:: Task statement ::
Each record that follows should be repeated exactly, with no pictures carried over.

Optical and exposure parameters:
+--
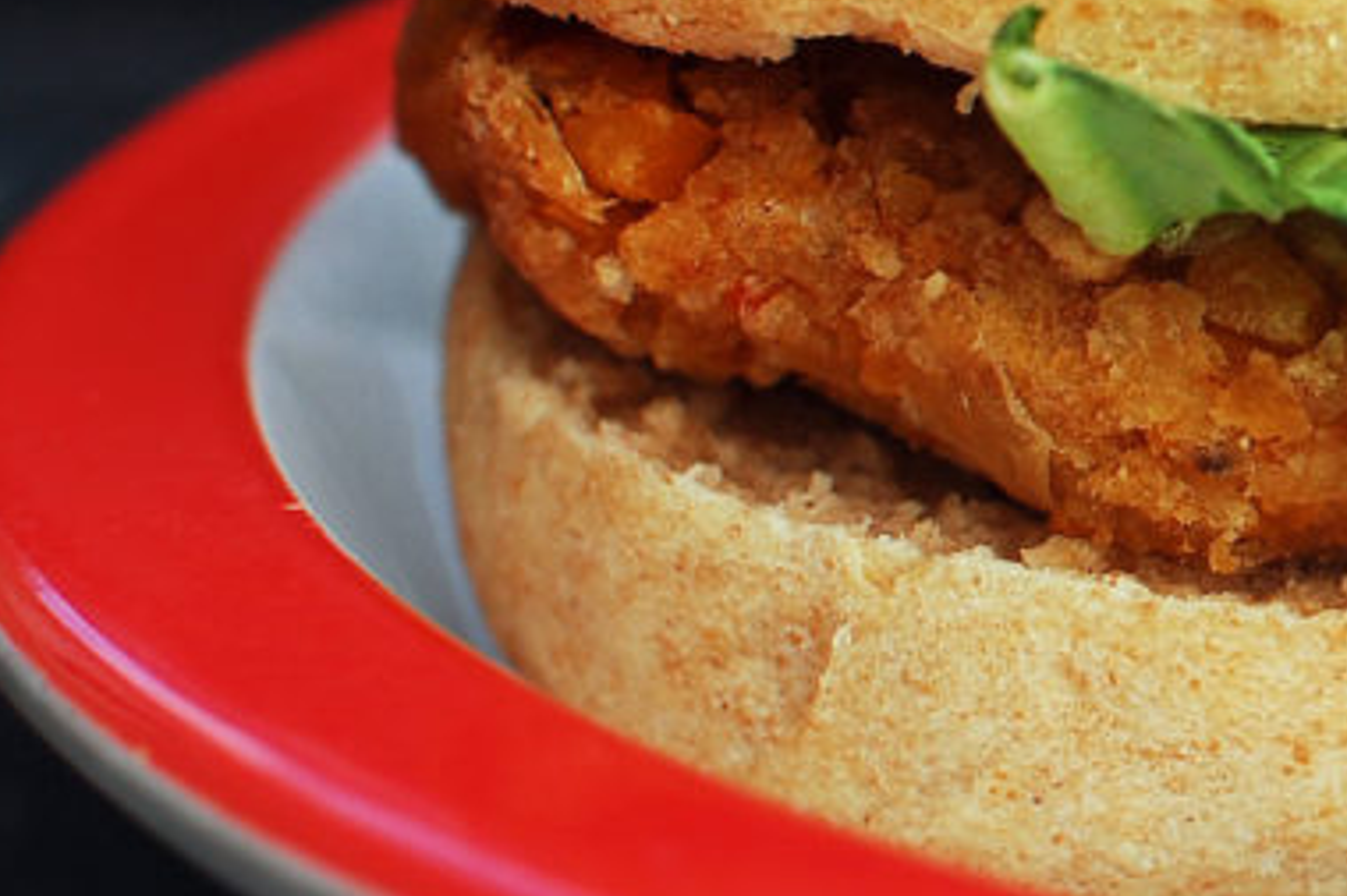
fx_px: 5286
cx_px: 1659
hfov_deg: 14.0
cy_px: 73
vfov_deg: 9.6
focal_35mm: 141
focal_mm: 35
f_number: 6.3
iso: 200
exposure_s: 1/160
+--
:: Solution below ::
fx_px: 5286
cx_px: 1659
hfov_deg: 14.0
cy_px: 73
vfov_deg: 9.6
focal_35mm: 141
focal_mm: 35
f_number: 6.3
iso: 200
exposure_s: 1/160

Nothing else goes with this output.